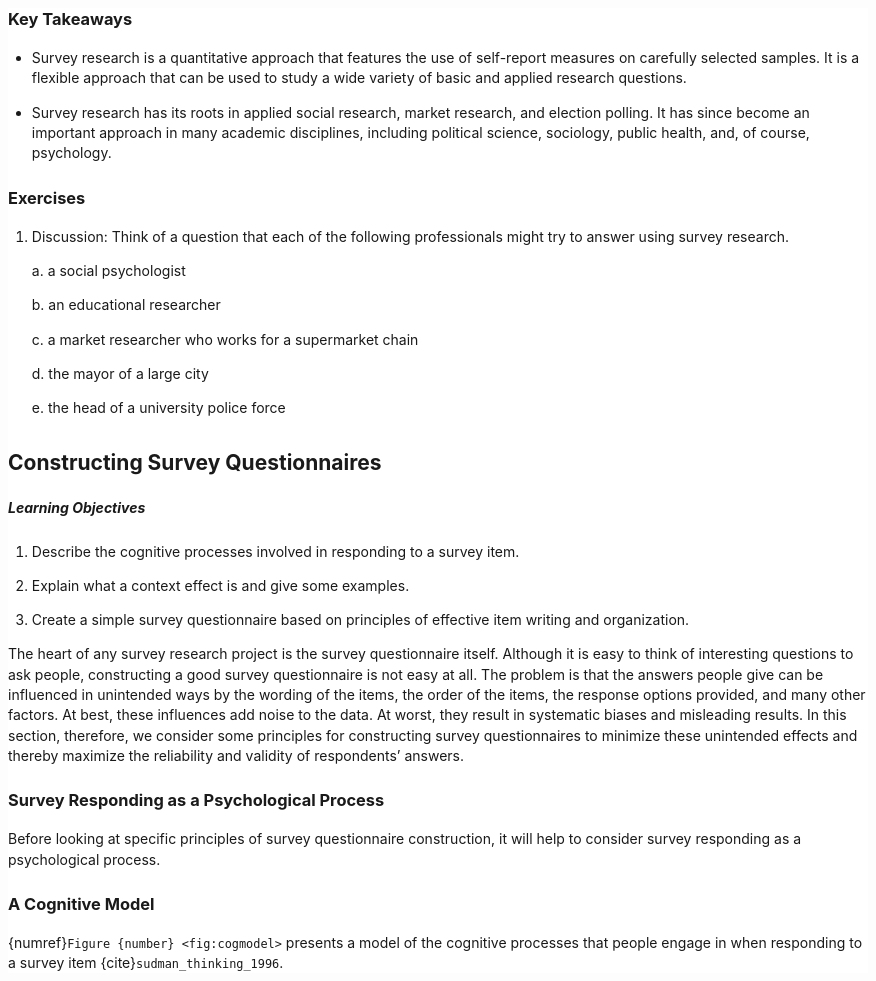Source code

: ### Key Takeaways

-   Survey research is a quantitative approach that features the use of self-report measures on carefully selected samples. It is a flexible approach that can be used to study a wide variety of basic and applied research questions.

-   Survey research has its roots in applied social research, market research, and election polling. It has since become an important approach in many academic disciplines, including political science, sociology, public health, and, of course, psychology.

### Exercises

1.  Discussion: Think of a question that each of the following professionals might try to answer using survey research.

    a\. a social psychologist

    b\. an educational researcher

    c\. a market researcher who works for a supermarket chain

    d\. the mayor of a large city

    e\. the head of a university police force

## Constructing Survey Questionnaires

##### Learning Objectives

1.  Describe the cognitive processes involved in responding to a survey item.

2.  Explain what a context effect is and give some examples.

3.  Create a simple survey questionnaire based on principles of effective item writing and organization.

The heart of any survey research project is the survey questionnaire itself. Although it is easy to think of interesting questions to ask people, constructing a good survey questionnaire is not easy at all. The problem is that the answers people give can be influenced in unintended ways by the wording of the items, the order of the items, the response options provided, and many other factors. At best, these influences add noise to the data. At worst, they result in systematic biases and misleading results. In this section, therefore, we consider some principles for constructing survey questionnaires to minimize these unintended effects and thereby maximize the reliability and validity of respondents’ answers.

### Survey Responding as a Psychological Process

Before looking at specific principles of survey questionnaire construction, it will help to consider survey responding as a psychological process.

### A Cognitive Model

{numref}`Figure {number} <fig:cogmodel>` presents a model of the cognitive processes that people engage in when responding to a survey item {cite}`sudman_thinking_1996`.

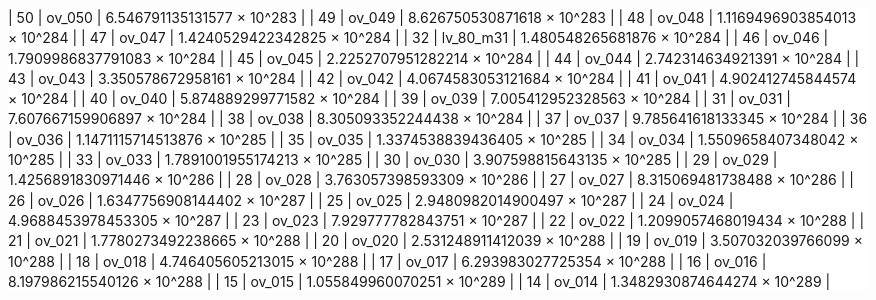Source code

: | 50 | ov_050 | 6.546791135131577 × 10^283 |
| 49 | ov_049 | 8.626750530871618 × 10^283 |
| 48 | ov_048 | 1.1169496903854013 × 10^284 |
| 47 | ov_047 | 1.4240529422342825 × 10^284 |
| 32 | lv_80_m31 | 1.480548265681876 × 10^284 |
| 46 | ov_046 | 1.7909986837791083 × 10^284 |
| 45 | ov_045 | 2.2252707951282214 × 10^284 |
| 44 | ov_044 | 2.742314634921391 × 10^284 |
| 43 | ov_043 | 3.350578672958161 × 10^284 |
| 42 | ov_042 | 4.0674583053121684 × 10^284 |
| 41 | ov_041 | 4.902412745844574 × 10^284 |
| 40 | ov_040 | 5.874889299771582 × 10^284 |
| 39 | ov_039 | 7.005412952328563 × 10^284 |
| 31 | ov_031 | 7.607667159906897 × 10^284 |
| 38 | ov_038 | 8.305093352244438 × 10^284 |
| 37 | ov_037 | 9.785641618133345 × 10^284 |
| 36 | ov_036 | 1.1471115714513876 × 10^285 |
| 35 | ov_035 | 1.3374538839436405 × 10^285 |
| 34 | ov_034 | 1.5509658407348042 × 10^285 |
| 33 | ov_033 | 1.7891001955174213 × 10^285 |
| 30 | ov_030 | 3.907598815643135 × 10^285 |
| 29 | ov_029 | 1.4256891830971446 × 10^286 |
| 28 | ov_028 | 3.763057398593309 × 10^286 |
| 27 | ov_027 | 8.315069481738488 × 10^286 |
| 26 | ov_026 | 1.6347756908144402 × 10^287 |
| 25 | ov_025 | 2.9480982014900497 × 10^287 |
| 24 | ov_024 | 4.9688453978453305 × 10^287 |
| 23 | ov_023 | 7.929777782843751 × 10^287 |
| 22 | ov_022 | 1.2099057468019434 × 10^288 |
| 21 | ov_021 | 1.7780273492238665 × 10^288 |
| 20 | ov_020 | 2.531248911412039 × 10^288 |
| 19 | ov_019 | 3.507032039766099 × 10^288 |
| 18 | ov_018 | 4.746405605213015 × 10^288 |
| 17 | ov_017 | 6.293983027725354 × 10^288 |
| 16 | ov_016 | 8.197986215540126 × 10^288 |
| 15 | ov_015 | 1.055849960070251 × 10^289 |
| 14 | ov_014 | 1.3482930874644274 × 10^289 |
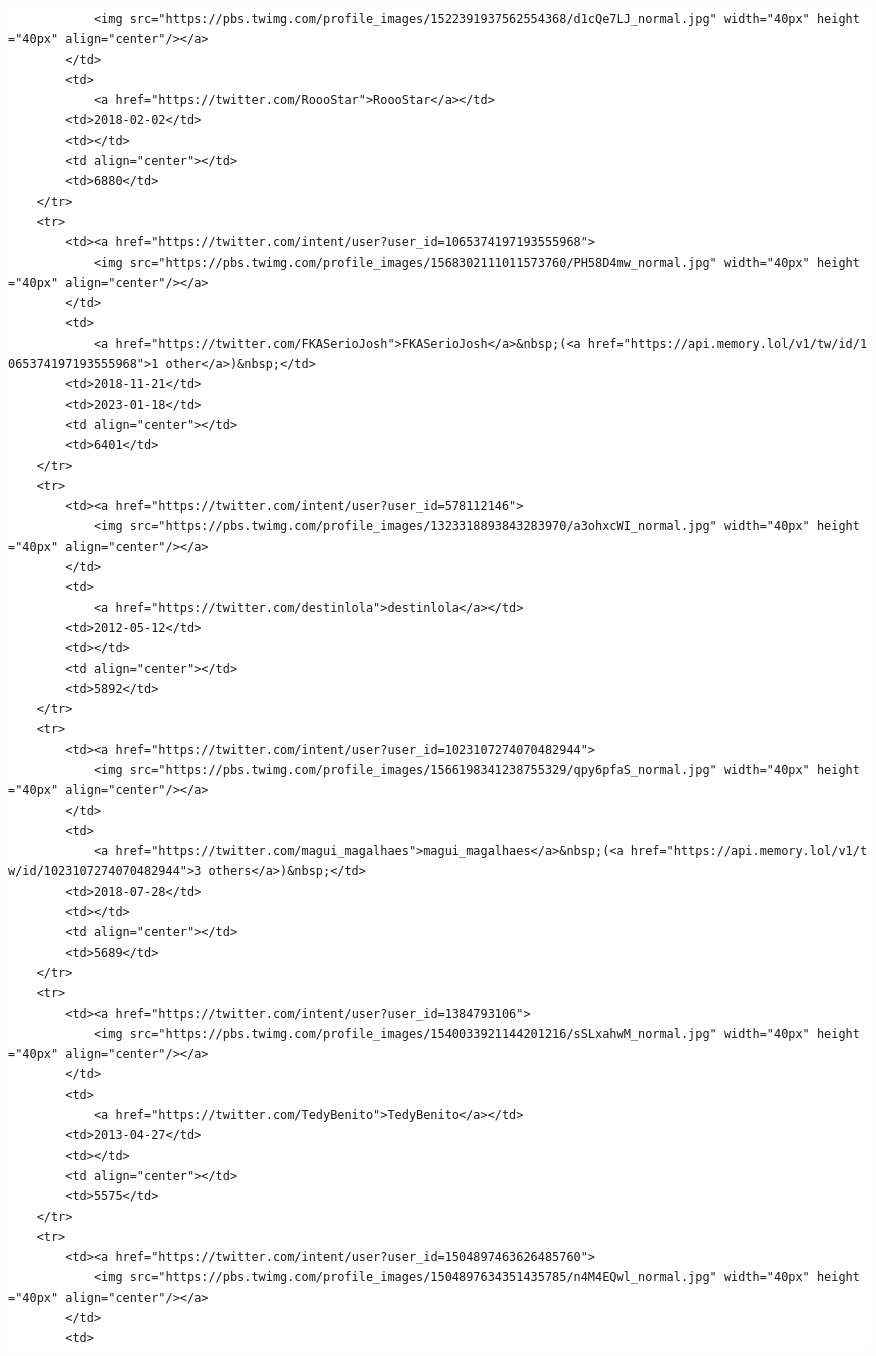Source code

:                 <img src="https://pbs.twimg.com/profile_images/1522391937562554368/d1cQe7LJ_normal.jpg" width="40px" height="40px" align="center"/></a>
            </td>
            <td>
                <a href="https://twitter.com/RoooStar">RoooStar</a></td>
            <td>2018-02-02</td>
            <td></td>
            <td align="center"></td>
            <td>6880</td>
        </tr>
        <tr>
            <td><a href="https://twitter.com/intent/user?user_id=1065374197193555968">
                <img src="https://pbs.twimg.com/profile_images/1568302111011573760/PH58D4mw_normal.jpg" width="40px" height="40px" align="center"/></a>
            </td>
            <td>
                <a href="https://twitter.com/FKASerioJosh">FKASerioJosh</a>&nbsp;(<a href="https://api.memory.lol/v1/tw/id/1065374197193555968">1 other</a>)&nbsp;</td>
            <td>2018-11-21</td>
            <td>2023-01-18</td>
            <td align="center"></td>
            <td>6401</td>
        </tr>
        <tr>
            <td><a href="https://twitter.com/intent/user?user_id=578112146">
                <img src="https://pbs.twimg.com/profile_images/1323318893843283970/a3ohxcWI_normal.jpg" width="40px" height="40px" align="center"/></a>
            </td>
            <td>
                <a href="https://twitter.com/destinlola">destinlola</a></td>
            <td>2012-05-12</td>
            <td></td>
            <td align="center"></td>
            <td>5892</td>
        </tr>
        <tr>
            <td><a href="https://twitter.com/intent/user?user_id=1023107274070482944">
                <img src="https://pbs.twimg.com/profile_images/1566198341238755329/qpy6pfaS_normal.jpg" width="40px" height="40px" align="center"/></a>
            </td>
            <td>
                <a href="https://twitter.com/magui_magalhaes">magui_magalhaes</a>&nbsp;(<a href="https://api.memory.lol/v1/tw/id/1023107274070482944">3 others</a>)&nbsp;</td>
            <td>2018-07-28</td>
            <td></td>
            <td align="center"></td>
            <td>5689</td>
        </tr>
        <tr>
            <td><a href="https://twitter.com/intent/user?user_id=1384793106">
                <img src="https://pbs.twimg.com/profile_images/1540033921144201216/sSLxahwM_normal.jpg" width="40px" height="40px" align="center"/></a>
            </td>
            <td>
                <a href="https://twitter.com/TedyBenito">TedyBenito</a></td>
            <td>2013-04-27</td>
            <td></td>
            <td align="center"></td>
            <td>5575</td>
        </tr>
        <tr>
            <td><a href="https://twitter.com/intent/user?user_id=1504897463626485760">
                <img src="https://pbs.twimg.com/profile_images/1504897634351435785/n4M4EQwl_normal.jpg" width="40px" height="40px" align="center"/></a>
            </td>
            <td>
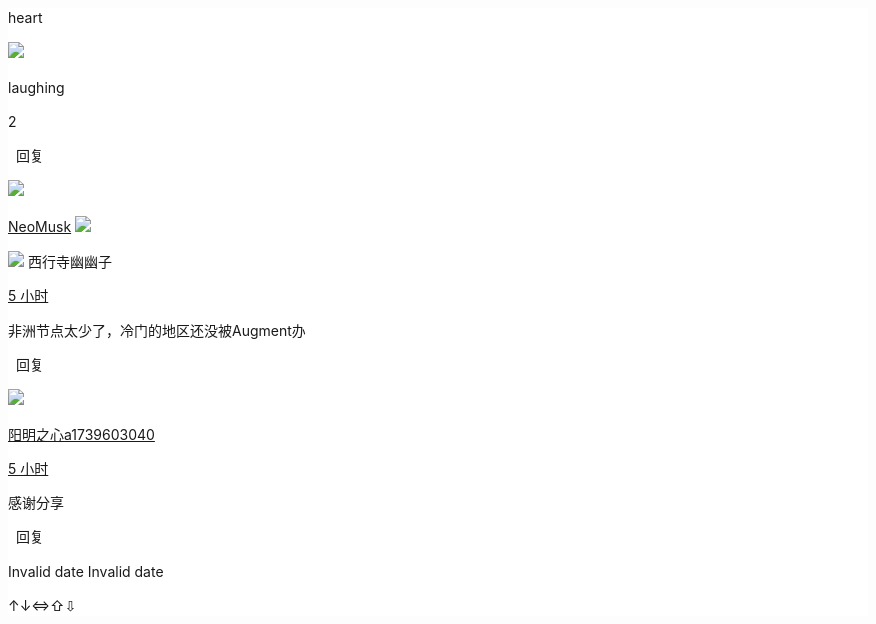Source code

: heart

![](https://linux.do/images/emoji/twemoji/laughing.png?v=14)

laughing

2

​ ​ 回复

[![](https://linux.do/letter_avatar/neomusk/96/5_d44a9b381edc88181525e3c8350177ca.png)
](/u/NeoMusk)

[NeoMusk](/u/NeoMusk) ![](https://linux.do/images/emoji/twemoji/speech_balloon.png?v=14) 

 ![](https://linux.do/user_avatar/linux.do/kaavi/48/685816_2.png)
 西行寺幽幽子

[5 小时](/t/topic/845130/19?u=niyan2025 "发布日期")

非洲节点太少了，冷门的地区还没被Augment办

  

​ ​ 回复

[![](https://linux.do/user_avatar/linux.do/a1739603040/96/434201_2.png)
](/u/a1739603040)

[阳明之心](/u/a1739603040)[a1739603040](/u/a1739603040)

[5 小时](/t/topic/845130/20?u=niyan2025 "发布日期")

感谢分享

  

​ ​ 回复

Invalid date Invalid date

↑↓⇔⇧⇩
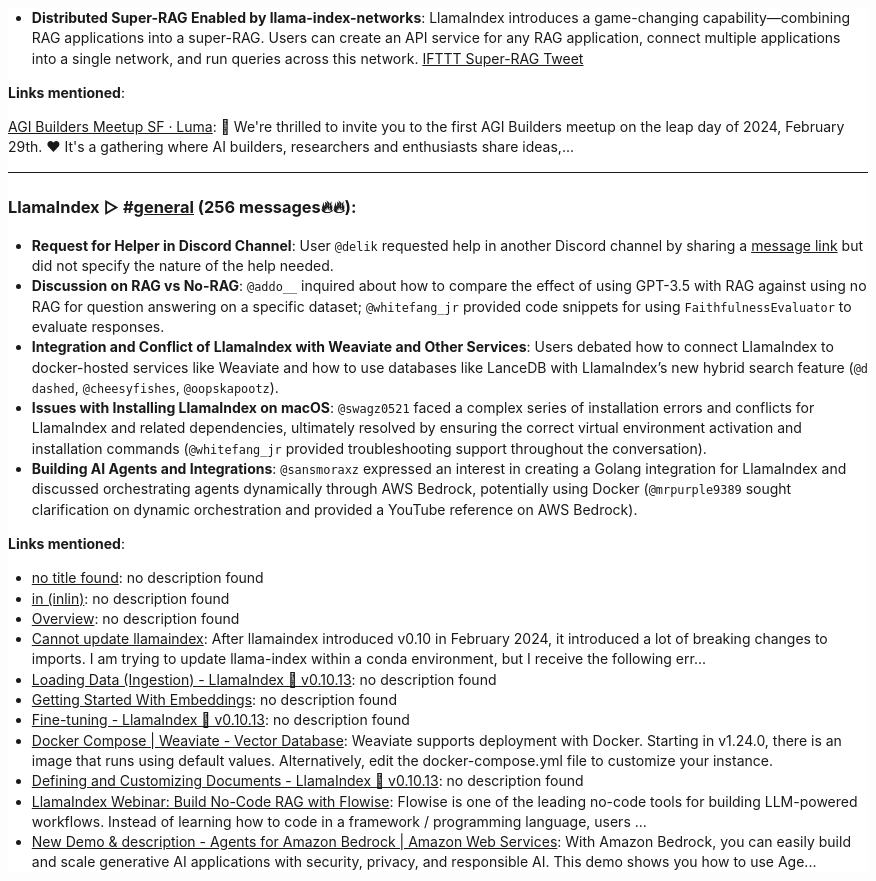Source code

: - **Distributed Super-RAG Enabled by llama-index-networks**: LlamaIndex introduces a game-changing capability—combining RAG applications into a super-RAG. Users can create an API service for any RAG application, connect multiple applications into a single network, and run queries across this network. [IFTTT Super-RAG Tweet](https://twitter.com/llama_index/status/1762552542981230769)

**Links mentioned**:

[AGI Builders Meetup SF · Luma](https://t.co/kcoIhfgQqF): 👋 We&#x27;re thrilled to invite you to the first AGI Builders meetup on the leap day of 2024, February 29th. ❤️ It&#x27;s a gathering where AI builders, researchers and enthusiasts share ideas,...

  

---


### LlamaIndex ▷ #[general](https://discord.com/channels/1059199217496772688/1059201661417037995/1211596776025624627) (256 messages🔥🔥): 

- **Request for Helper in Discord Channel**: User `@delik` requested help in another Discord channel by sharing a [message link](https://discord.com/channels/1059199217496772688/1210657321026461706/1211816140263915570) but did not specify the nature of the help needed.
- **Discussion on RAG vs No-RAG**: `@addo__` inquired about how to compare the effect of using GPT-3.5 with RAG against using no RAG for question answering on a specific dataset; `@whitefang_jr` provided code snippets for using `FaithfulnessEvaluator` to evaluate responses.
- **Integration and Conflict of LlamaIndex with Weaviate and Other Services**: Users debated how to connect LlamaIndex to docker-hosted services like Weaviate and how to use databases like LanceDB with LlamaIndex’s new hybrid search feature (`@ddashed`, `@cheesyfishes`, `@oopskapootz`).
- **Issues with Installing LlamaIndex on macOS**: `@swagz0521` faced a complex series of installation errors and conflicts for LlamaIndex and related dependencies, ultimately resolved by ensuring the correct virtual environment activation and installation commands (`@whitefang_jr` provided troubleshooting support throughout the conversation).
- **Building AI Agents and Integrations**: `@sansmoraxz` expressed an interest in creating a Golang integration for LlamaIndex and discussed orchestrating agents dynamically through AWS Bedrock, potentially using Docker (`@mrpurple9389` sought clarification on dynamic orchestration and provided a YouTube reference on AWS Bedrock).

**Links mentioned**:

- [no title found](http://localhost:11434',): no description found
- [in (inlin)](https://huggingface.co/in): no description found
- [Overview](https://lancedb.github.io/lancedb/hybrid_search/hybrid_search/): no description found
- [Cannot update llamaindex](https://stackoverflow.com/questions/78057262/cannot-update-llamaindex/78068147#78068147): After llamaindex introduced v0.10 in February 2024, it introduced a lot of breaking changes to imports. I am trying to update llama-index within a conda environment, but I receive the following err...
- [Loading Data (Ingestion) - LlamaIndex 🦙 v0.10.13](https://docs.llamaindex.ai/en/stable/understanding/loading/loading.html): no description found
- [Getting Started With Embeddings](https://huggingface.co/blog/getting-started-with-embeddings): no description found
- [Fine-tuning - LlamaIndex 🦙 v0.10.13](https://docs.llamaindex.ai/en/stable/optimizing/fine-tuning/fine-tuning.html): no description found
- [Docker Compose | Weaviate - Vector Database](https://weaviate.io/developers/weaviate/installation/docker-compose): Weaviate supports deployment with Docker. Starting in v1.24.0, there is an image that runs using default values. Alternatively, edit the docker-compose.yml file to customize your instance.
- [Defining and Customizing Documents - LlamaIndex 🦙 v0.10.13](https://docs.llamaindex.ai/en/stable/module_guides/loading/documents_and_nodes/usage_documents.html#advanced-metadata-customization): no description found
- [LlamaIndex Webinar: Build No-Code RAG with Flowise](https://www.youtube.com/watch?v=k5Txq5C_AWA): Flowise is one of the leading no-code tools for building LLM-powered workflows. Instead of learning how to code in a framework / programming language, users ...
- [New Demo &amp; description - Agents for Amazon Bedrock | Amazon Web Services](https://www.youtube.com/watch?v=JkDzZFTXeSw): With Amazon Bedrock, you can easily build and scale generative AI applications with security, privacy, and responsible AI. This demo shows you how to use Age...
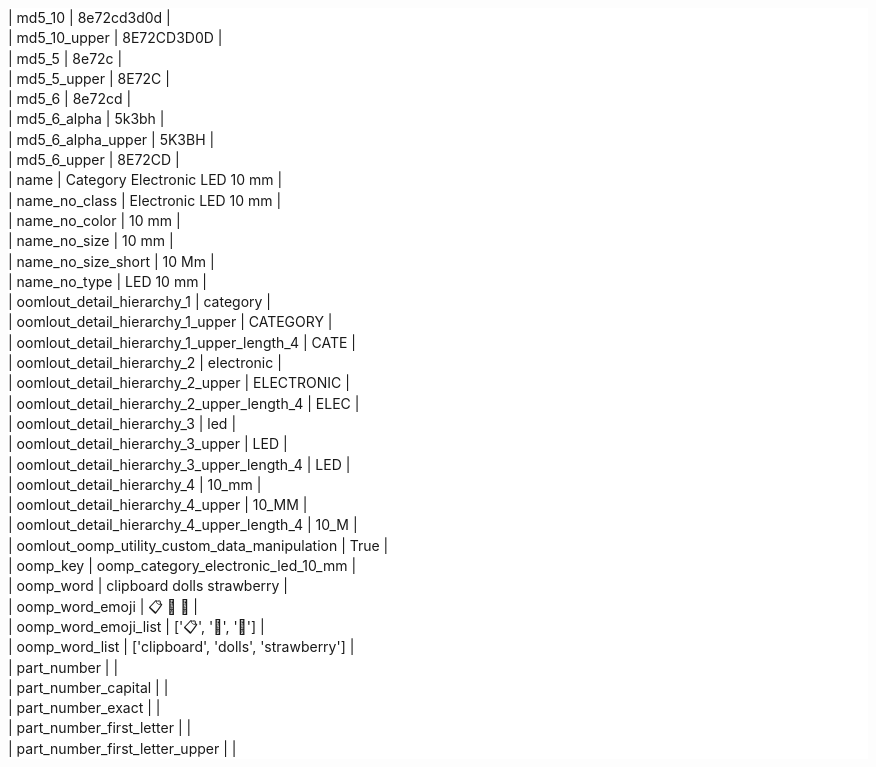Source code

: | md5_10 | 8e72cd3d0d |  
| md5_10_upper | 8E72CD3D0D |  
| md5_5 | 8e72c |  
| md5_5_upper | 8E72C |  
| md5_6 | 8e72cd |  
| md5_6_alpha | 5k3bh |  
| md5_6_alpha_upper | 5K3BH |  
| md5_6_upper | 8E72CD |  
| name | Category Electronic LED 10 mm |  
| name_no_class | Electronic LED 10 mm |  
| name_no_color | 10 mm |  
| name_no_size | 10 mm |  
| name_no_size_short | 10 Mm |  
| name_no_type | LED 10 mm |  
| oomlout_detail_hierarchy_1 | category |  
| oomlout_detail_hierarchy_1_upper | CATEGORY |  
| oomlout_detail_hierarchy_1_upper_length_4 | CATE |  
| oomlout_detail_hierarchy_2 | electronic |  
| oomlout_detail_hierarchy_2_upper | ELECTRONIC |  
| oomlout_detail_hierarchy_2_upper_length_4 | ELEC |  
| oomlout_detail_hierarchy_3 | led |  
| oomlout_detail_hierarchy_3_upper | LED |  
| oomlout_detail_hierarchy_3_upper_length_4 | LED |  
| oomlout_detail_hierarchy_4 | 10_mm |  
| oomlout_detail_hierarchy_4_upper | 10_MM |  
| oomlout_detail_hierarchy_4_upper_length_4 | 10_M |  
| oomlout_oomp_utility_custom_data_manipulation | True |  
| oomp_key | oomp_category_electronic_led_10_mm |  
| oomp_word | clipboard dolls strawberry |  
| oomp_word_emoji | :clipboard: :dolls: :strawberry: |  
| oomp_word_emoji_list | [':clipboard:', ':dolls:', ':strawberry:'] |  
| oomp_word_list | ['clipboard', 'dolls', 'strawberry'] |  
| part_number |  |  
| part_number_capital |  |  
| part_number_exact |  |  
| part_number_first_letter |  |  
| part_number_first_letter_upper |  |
______________________________
◆ **Task prompt**
Pull out each line of the records above that contains the string "dolls", treating uppercase and lowercase letters as different.

◆ **Written solution**
| oomp_word | clipboard dolls strawberry |  
| oomp_word_emoji | :clipboard: :dolls: :strawberry: |  
| oomp_word_emoji_list | [':clipboard:', ':dolls:', ':strawberry:'] |  
| oomp_word_list | ['clipboard', 'dolls', 'strawberry'] |  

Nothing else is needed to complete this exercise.